→ **Task item**:
Write out the listing from its very first line up to and including the line that contains "da veneração à", copying each line as it appears.

Page-by-page text extractions
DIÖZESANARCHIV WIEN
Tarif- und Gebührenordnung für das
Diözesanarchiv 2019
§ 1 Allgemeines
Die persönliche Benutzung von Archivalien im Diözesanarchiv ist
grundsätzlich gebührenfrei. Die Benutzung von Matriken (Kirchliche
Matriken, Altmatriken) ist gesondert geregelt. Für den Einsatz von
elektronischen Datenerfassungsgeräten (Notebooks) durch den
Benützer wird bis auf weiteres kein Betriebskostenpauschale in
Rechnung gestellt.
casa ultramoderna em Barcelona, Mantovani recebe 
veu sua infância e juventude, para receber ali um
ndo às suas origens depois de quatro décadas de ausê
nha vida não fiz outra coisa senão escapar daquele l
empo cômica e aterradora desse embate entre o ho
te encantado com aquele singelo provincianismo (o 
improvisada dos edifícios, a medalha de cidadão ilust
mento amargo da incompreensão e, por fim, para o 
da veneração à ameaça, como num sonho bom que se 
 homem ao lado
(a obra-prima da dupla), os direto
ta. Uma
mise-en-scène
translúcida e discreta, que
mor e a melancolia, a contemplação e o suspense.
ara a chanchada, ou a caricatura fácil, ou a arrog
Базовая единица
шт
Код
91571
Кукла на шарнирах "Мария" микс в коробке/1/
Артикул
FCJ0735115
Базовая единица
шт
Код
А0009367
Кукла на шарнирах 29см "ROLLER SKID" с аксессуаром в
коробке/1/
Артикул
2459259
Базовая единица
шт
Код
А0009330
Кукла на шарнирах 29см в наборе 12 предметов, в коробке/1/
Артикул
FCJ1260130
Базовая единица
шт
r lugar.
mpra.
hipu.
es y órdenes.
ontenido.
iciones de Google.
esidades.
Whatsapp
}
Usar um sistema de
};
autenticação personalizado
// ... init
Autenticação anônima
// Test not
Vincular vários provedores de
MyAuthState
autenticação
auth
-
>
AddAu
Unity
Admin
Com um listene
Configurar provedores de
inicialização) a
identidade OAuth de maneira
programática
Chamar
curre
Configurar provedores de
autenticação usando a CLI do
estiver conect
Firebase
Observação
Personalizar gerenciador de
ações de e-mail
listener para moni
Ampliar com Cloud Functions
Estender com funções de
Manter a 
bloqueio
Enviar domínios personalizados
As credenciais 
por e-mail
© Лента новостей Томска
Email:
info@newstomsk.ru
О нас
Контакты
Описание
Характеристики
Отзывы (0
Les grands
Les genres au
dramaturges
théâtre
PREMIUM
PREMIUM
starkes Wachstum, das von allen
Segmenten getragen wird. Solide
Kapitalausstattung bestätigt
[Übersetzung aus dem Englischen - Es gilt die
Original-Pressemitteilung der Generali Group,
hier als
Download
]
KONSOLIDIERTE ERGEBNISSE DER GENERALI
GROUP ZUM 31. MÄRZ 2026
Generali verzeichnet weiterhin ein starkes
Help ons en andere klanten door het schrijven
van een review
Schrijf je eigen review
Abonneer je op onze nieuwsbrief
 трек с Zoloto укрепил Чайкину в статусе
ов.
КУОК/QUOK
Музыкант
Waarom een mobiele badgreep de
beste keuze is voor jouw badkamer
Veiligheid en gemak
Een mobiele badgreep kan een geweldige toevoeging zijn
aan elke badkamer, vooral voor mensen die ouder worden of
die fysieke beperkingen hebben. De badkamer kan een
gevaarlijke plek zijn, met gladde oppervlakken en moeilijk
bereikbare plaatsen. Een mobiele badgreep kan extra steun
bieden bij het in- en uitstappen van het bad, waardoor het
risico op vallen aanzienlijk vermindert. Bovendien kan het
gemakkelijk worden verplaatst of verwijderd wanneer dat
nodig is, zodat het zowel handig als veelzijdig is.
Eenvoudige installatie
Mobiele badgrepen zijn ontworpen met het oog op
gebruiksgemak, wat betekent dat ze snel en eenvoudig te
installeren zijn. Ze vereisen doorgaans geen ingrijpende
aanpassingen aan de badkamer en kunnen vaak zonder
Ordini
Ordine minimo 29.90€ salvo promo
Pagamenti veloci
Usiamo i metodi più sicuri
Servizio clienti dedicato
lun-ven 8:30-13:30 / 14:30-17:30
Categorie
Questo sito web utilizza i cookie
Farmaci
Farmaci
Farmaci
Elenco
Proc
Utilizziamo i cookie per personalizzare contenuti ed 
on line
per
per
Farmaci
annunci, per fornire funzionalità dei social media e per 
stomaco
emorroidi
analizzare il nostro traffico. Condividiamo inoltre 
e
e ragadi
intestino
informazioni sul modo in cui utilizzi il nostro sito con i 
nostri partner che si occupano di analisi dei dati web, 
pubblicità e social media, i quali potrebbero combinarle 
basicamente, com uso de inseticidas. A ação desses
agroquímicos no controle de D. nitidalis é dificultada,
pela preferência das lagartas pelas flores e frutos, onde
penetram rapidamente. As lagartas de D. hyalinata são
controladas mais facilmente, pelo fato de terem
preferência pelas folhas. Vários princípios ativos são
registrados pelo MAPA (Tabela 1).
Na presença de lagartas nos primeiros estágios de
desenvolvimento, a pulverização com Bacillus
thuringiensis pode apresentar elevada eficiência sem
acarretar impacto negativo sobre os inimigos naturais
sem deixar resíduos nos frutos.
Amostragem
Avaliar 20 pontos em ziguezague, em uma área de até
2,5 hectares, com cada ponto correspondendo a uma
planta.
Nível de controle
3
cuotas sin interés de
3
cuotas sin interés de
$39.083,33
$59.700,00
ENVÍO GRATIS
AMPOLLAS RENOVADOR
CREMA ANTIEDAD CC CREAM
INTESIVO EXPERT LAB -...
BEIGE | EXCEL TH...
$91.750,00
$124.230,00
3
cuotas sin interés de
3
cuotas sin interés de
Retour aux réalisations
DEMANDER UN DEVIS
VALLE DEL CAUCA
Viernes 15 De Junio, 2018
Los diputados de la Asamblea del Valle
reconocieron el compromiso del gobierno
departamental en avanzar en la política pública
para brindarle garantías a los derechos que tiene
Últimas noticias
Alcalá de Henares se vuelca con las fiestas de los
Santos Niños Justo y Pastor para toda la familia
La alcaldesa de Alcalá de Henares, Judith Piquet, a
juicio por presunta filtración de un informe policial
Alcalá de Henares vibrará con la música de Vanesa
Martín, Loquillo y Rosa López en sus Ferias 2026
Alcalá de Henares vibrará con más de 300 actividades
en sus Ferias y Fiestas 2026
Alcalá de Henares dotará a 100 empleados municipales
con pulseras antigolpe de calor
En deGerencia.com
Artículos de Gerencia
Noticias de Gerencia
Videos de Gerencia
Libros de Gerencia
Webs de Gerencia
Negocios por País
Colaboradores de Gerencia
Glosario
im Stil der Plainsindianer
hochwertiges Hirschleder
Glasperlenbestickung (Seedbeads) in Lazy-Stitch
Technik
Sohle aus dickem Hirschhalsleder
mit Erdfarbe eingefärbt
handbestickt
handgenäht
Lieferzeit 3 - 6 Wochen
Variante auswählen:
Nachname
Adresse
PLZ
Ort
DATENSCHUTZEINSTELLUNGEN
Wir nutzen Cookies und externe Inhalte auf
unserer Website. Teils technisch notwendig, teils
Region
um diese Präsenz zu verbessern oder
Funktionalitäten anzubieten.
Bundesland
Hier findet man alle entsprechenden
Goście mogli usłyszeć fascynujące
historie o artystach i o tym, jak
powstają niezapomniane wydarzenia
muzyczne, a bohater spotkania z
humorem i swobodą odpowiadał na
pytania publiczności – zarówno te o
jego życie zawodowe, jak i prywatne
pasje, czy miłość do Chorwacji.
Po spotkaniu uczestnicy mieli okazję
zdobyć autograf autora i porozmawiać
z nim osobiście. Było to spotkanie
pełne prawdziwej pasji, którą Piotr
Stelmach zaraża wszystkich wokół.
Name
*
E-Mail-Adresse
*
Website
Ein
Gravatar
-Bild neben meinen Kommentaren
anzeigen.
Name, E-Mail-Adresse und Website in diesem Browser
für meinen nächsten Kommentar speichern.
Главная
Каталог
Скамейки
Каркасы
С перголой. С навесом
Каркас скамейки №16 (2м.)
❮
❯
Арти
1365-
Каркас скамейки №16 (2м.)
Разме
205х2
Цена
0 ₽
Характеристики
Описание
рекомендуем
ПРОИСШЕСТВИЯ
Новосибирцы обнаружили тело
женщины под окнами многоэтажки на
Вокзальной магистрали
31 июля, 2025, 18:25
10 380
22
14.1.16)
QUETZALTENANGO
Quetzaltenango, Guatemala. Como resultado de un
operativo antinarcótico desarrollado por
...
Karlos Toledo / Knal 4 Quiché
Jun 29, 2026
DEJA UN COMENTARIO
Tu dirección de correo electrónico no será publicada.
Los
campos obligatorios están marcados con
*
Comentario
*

→ **Reply**:
DIÖZESANARCHIV WIEN
Tarif- und Gebührenordnung für das
Diözesanarchiv 2019
§ 1 Allgemeines
Die persönliche Benutzung von Archivalien im Diözesanarchiv ist
grundsätzlich gebührenfrei. Die Benutzung von Matriken (Kirchliche
Matriken, Altmatriken) ist gesondert geregelt. Für den Einsatz von
elektronischen Datenerfassungsgeräten (Notebooks) durch den
Benützer wird bis auf weiteres kein Betriebskostenpauschale in
Rechnung gestellt.
casa ultramoderna em Barcelona, Mantovani recebe 
veu sua infância e juventude, para receber ali um
ndo às suas origens depois de quatro décadas de ausê
nha vida não fiz outra coisa senão escapar daquele l
empo cômica e aterradora desse embate entre o ho
te encantado com aquele singelo provincianismo (o 
improvisada dos edifícios, a medalha de cidadão ilust
mento amargo da incompreensão e, por fim, para o 
da veneração à ameaça, como num sonho bom que se 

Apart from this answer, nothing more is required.